If approved, the policy would be a significant about-face from the district's current practice, which has no math placement requirements at all. The current policy offers open access to students who want to challenge themselves in a more difficult math course.
Despite downplaying subjective measures in the math placement process, there is still some wiggle room. The policy states that "an exception to the prohibition" can be made, meaning students are allowed to take a more challenging math class than objective measures would dictate. In that respect, Harding told the Voice, the policy is not far from what the district was already doing.
Associate Superintendent Brigitte Sarraf told the Voice in June that she saw the district go through numerous iterations of math-placement policies, and open access policies had worked much better and didn't keep students from taking classes because they bombed a single test.
The Lawyers Committee for Civil Rights group published a 37-page report that found Latino and African-American students are far more likely to get placed in ninth-grade algebra than their white and Asian peers throughout Santa Clara and San Mateo counties -- despite the fact that the students meet or exceed standards that would allow them to take geometry in their freshman year.
Students placed in algebra in their freshman year are unlikely to reach higher-level math classes like calculus by their senior year, and have a lower chance of getting accepted into four-year universities, the report states.
The group specifically pointed to the Mountain View-Los Altos High School District as a prime example of minority students being held back. After filing multiple public records requests with the district for data on ninth-grade math placement, the LCCR parsed the information and concluded that 92.9 percent of white students advanced to geometry from algebra in ninth grade, compared to 61 percent of African-American students and 71.7 percent of Latino students.
The LCCR report noted most of the African-American and Latino students in the district come from Mountain View's middle schools, Crittenden and Graham.
Harding's proposed policy comes at a time when the California Senate is considering making it a requirement for districts with eighth- and ninth-graders to explicitly state the math placement policies. Senate Bill 359, introduced by State Sen. Holly Mitchell, would require school districts to adopt fair, objective and transparent math placement policies. The bill is intended to increase the number of teens preparing for careers in science, technology, engineering and mathematics, particularly minority students.
The bill has been firmly backed by the Mountain View-based Silicon Valley Community Foundation, which is leading a state-wide coalition to address math misplacement in the region and the state, according to the nonprofit's website.

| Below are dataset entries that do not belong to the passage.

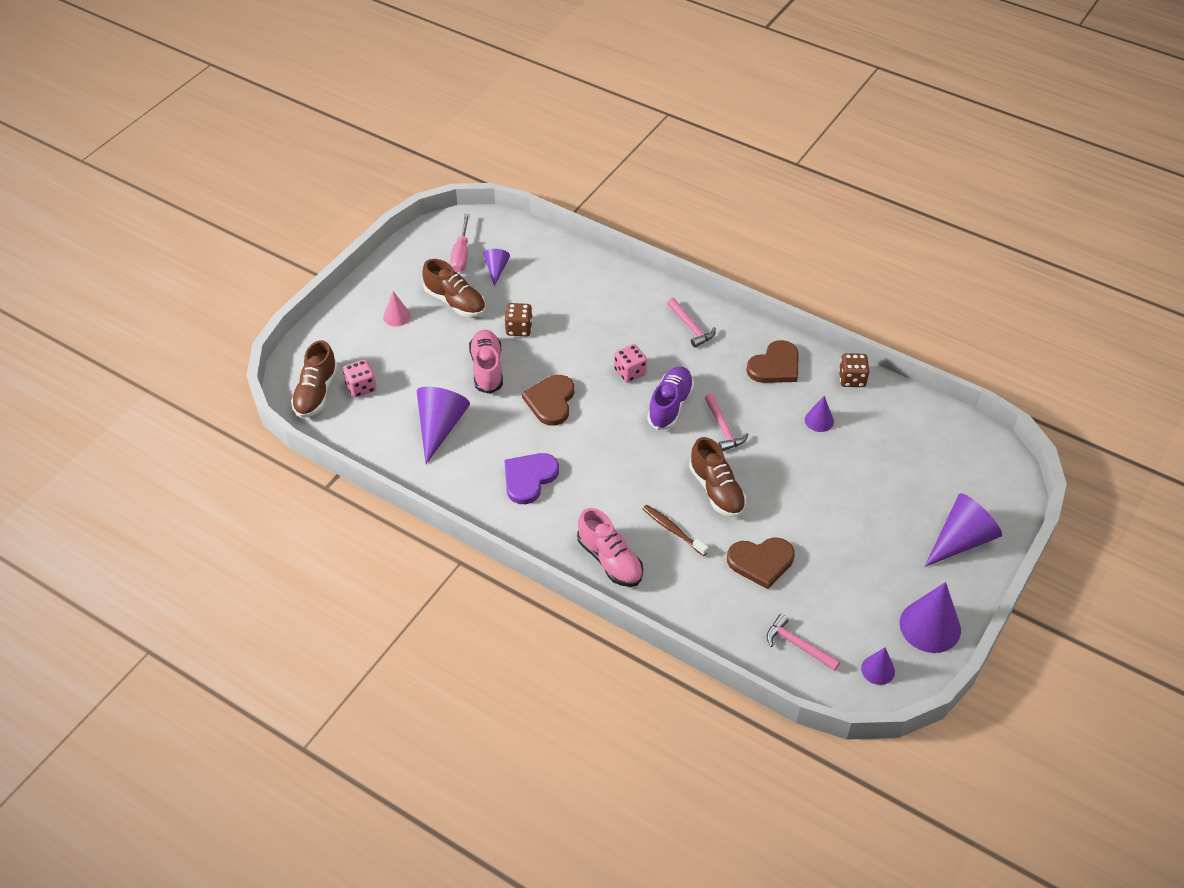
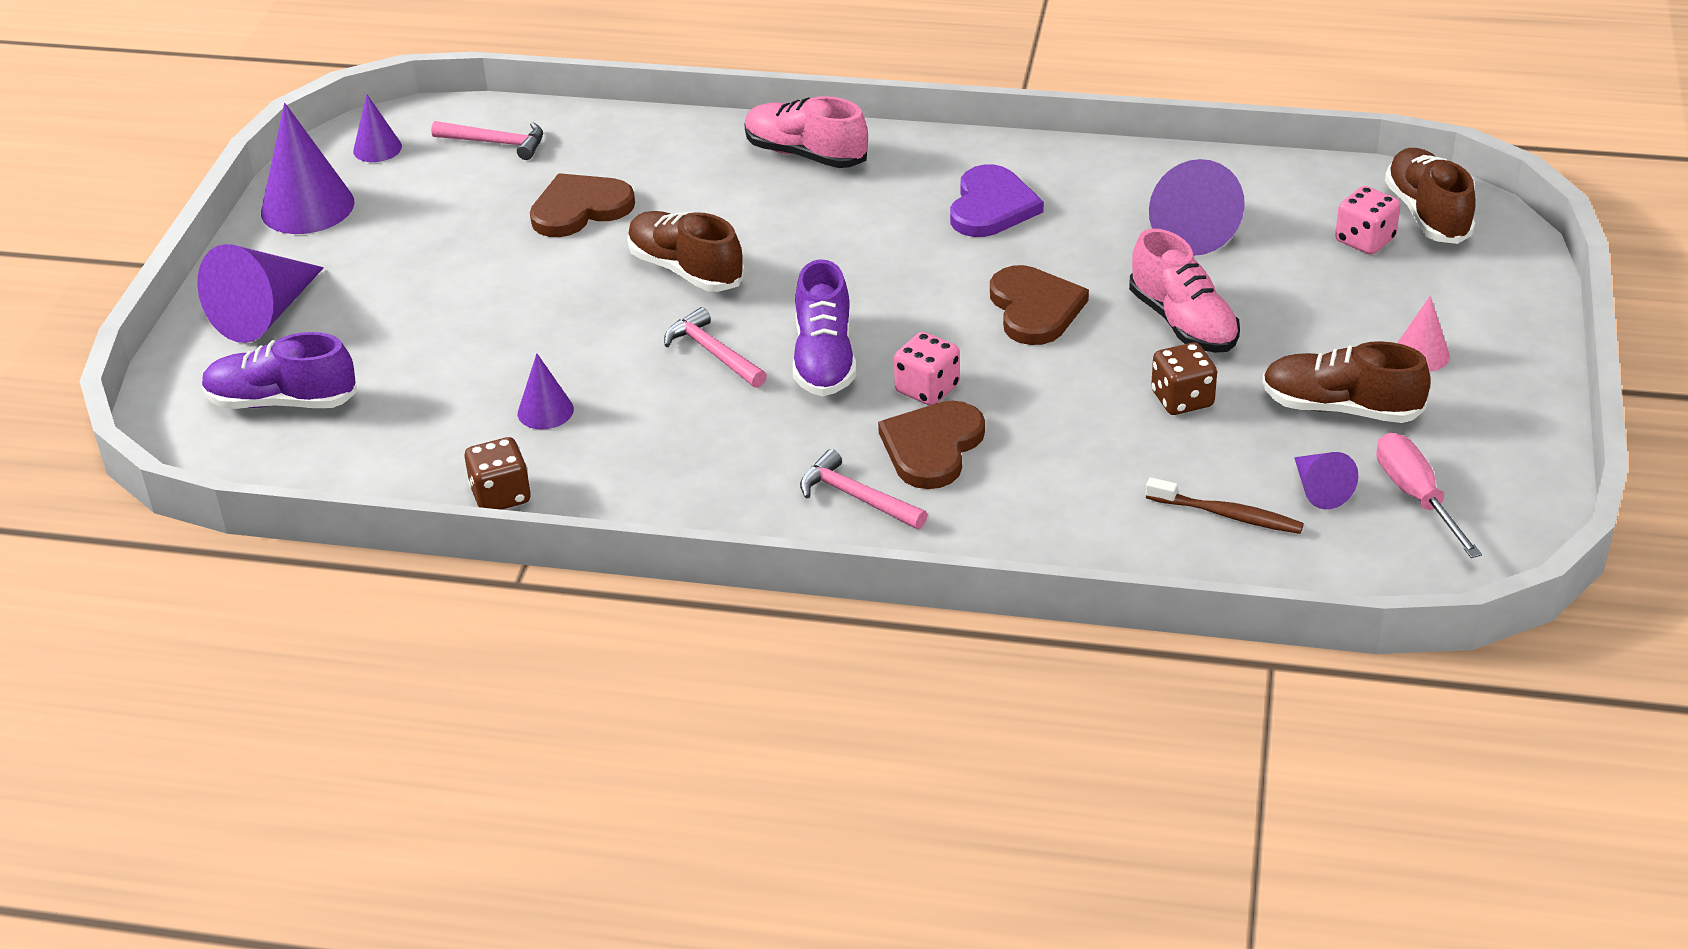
camera: 160 degrees right, 10 degrees down
(673, 530) = (730, 208): brown toothbrush -> brown toothbrush (1226, 515)
(775, 366) = (659, 476): brown heart -> brown heart (932, 447)
(954, 472) = (282, 402): none -> purple shoe

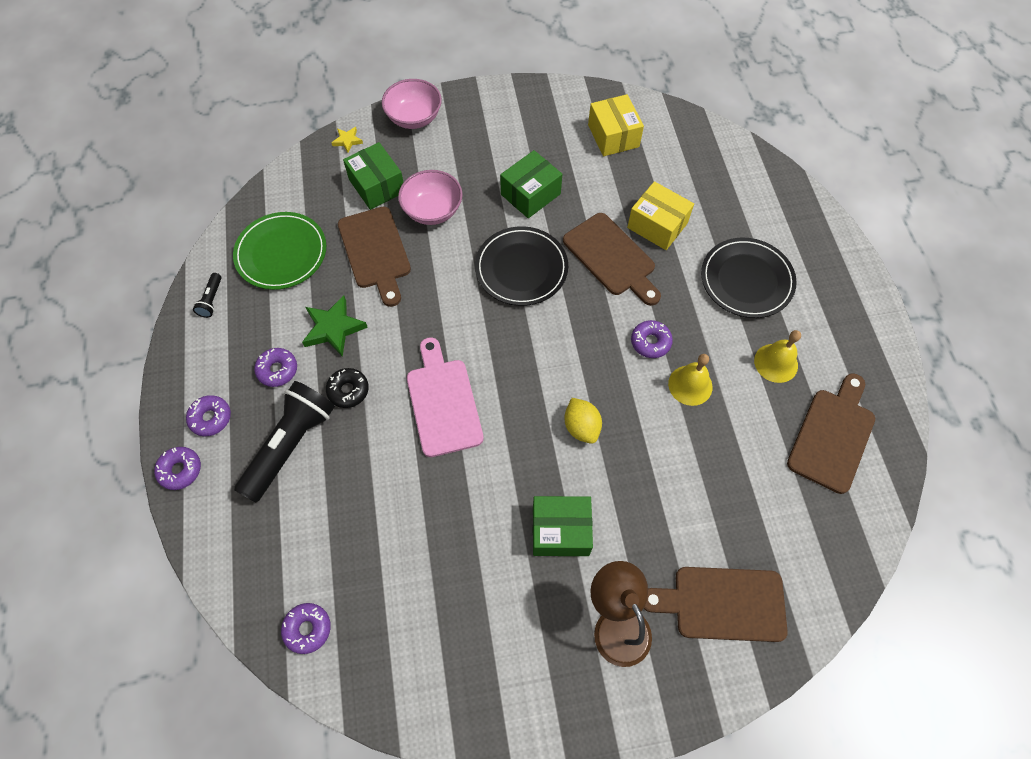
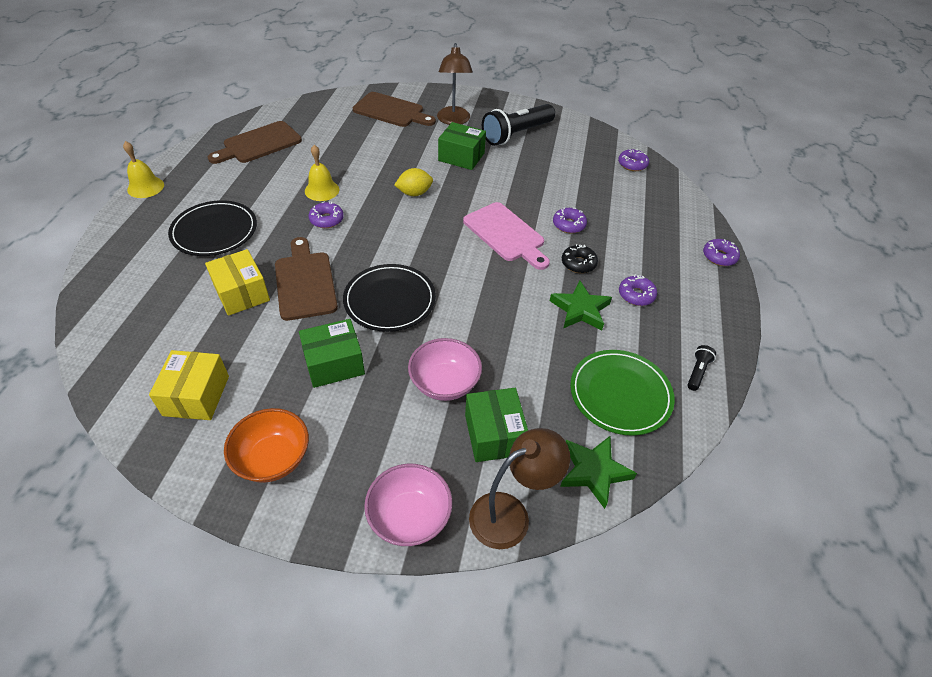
camera: 160 degrees left, 15 degrees down
(211, 418) = (696, 280): purple donut -> purple donut (569, 225)
(290, 444) = (631, 246): black flashlight -> black flashlight (516, 134)
(294, 186) = (593, 471): none -> green star
(347, 141) = (510, 514): yellow star -> brown lamp
(375, 252) = (521, 362): brown cutting board -> none
(443, 402) = (506, 234): pink cutting board -> pink cutting board turned 45 degrees counterclockwise
(526, 118) = (273, 458): none -> orange bowl
(581, 427) = (414, 193): yellow lemon -> yellow lemon turned 75 degrees clockwise
(776, 363) = (252, 183): yellow bell -> yellow bell (145, 187)

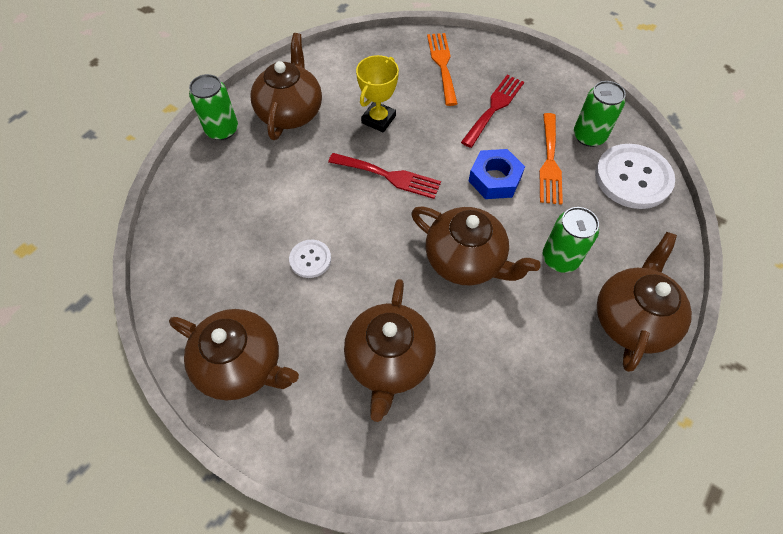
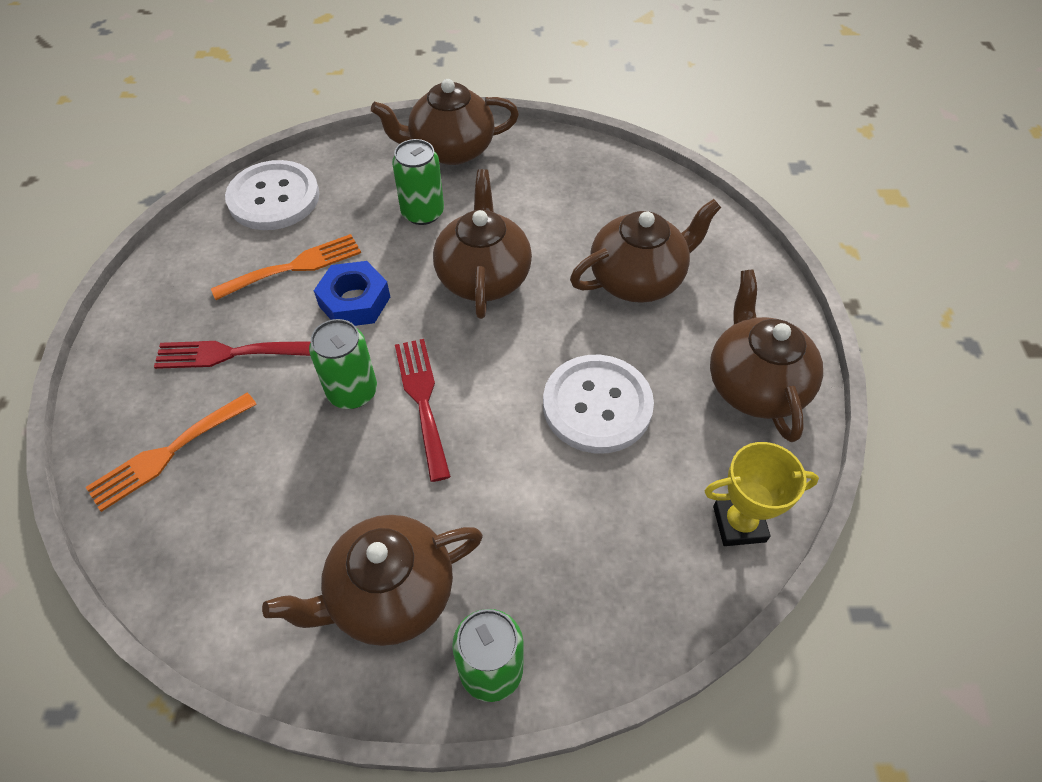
camera: 125 degrees left, 5 degrees down
(310, 259) = (597, 405): white button -> white button, size x1.96
(378, 119) = (331, 468): yellow trophy -> yellow trophy (739, 524)
(589, 136) = (229, 250): green can -> green can (352, 391)

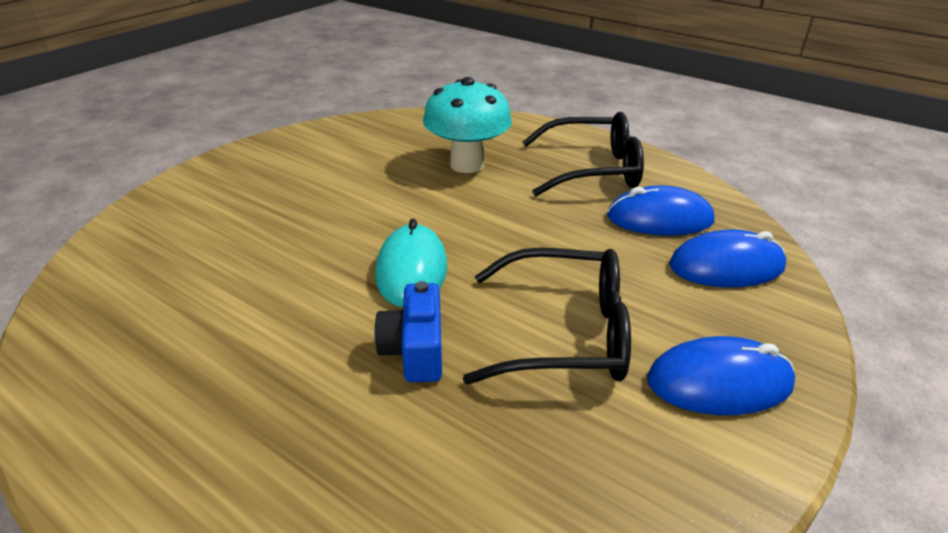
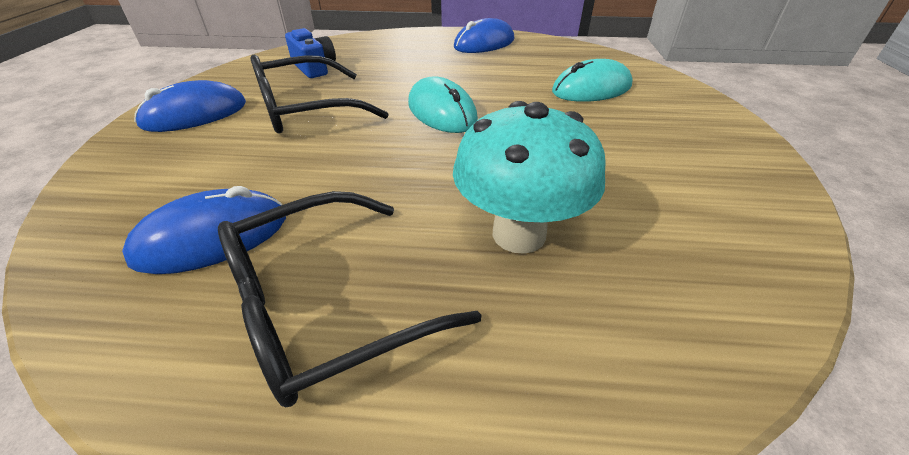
camera: 150 degrees right, 5 degrees up
(218, 243) = (591, 89): none -> turquoise mouse
(414, 350) = (395, 82): blue camera -> blue camera (314, 68)
(726, 266) = (144, 198): blue mouse -> blue mouse (484, 43)

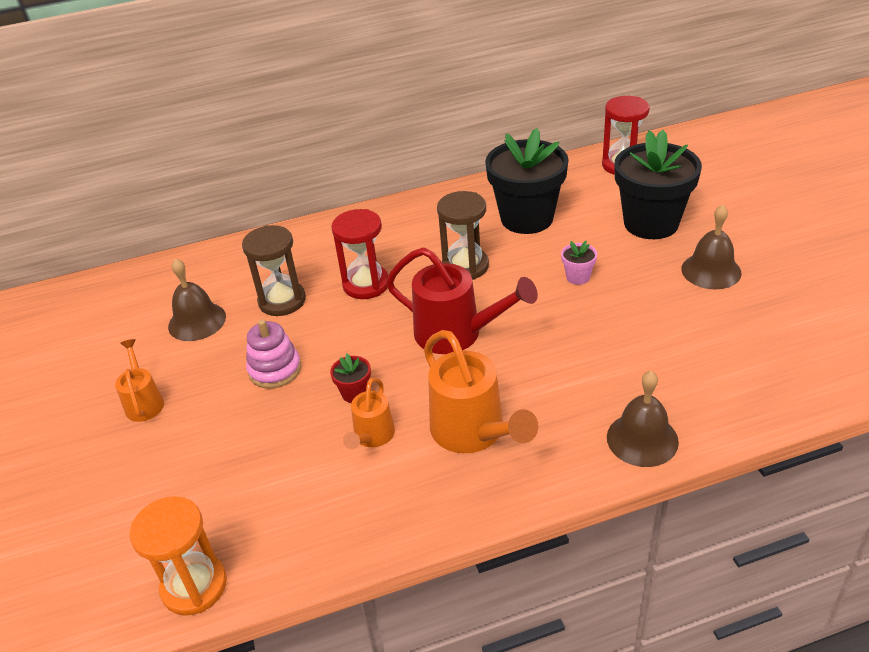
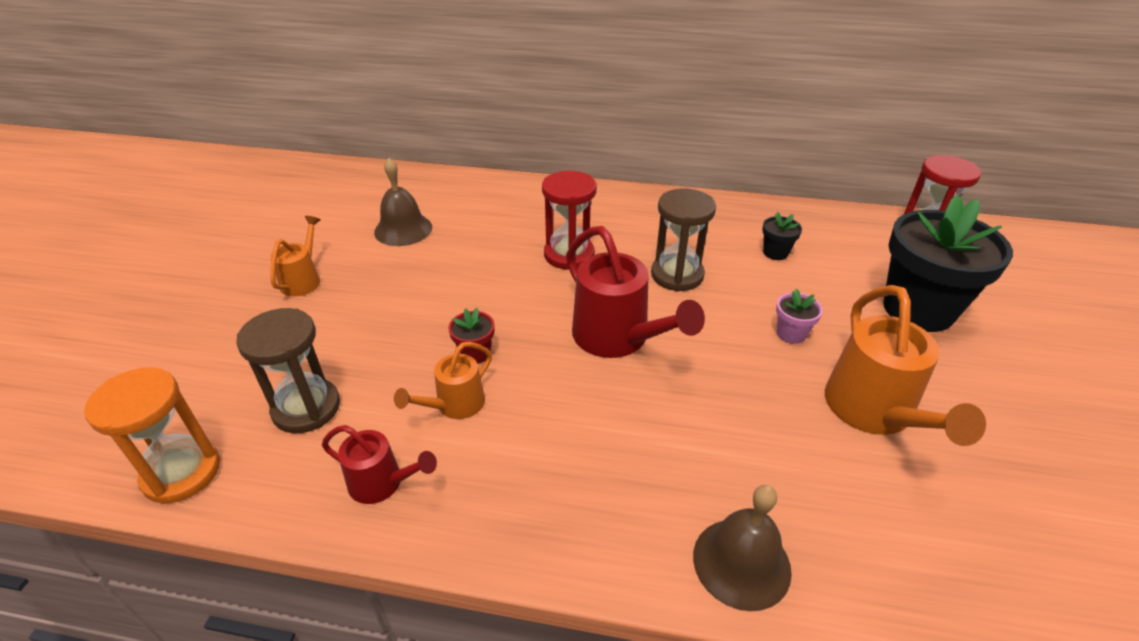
camera: 25 degrees right, 0 degrees up
(275, 370) = (426, 298): pink stacking toy -> none
(282, 301) = (485, 240): brown hourglass -> brown hourglass (306, 408)
(365, 513) = (383, 483): none -> red watering can
(474, 433) = (555, 453): orange watering can -> orange watering can (874, 413)
(527, 218) = (775, 252): black flower pot -> black flower pot, size x0.41
(711, 271) = (964, 393): brown bell -> none

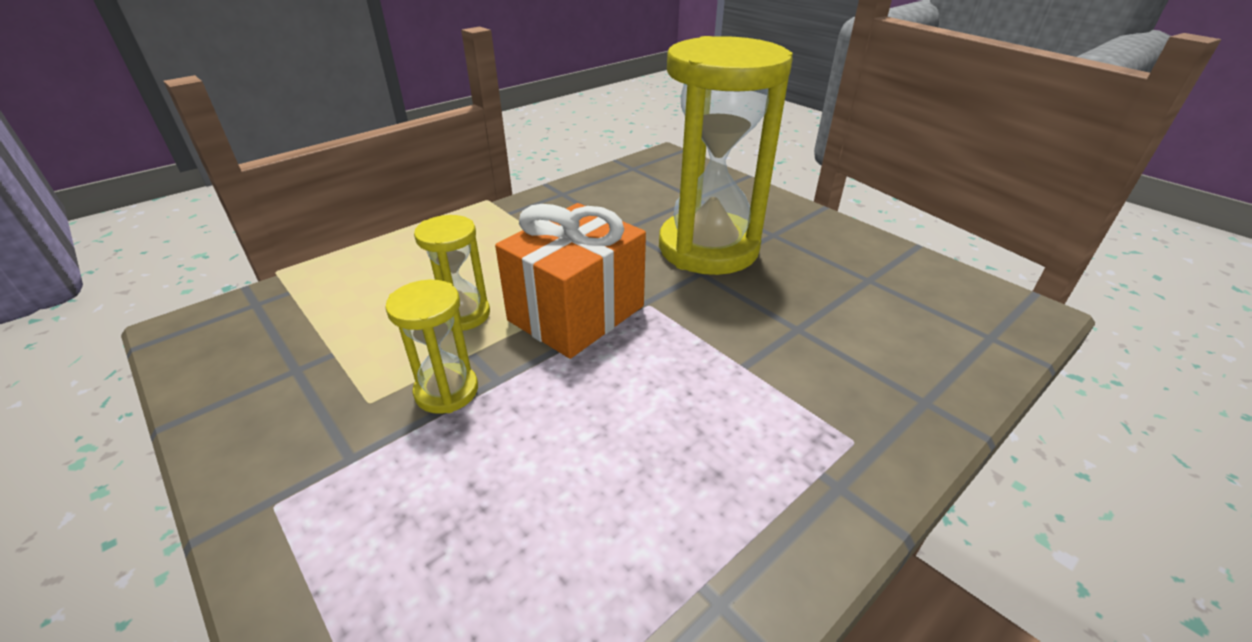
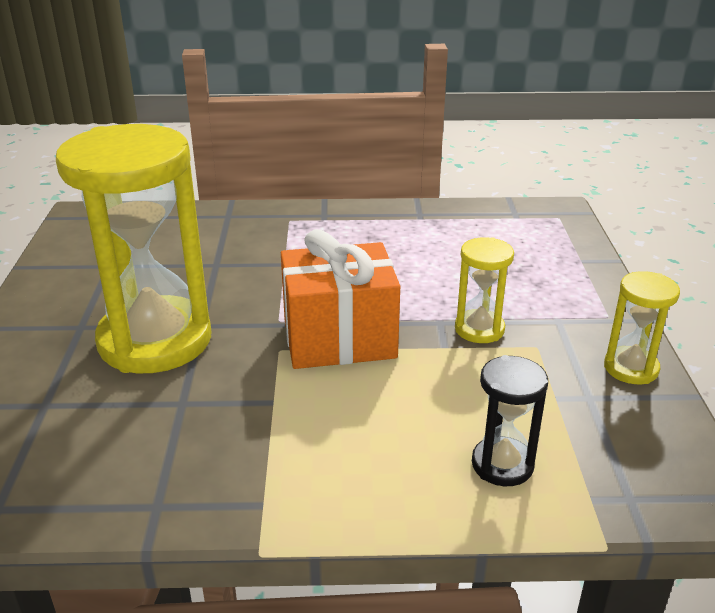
camera: 140 degrees left, 5 degrees down
(365, 284) = (502, 464): none -> black hourglass
(463, 315) = (428, 381): yellow hourglass -> yellow hourglass (631, 368)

Prior to the newly proposed bill, the state Senate last year adopted a resolution that encourages local school boards to develop mathematics placement policy that takes into account placement tests, statewide assessments, grades and coursework. The resolution pointed to math misplacement as a serious concern, and called the disproportionately high misplacement of minority students a serious concern.
One of the fellows working with LCCR, Dana Isaac, told the Voice in June that the Mountain View-Los Altos High School District was of particular significance not only because minority students are underrepresented in higher-level math, but because it's located in the center of the tech industry, right next door to Google, which lacks a strong minority presence. She described the issue as a pipeline problem, and said the nearby schools may be a contributing factor.
Isaac also said it was a significant issue that the district had no written math placement policy, which she said means there is no assurance that students will be placed in the correct level of math. An open access policy on math placement, she argued, means the burden is shifted to the families who have to advocate for their kids and make sure they get in the right class.
The district's new math placement policy is expected to return to the board for a vote later this year.